Darn, not this time. Just when I thought we were making some progress with the SETI@home project, it comes out that the whole story of SETI finding a valuable signal was just twisted around by some reporter.
Here’s how it went down: Dan Wertheimer, an astronomer, told a reporter from KTVU that he may have heard a pulse from space. Not that he did, but that he may have. The reporter then took that tidbit, and a bunch of other loosely related information and spun it way out, ultimately publishing a story (now corrected) that made it seem like we had found and alien civilization.
Unfortunaely we didn’t, but it did renew my interest and hopes of the SETI@home project. I’ve been an active member of SETI@home since before college, and have given as much of my processing power over to the project as possible. Although I, (or anyone else) haven’t found anything yet, its still really cool to be a part of this project. Cool to be part of a mission that may be mankind’s only chance of salvation.
Anyway, I’ll keep my computer crunching radio recordings from space, and hopefully someday I’ll be able to write a much more exciting blog post…
I too share the desire to find something out there.
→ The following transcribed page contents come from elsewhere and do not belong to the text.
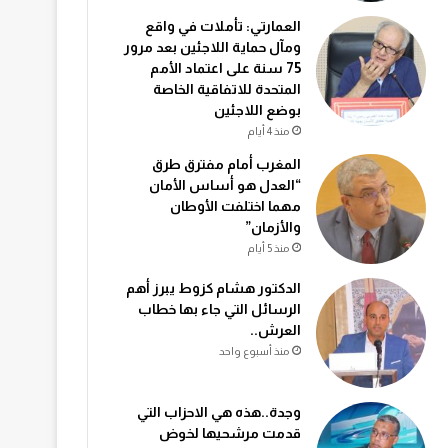
العمارتي: تأملات في واقع
ومآل حماية اللاجئين بعد مرور
75 سنة على اعتماد الأمم
المتحدة للاتفاقية الخاصة
بوضع اللاجئين
منذ 4 أيام
المغرب أمام مفترق طرق
“العدل هو أساس الأمان
مهما اختلفت الأوطان
والأزمان”
منذ 5 أيام
الدكتور هشام كزوط يبرز أهم
الرسائل التي جاء بها خطاب
العرش..
منذ أسبوع واحد
وجدة..هذه هي الاحزاب التي
قدمت مرشحيها لخوض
I haven’t joined the SETI@home project but I don know of another @home project that has tremendous computing power. Folding@home has a download for the PS3 entertainment/game system which can harness the amazing processors that the PS3 has. There was a recent article about how the PS3 network for the Folding@home project just surpassed the 1 Petaflop barrier and thats not counting the PC’s and Mac’s that are running Folding@home programs too.
I’m generally concerned about the electricity usage of such networks spread across the country and the world. It seems apt that someone should measure the amount of electricity that is used while a computer is “sharing” its processor for such projects. Understanding that such electricity is generated principally from coal-fired power generation plants across the world, the networks are causing an increase in the consumption of fuel for such power plants and thereby creating greater pollution. Indeed, the irony is that while such scientific pursuits are considered necessary for the future of mankind, they may be generating unintended and negative consequences on our environment.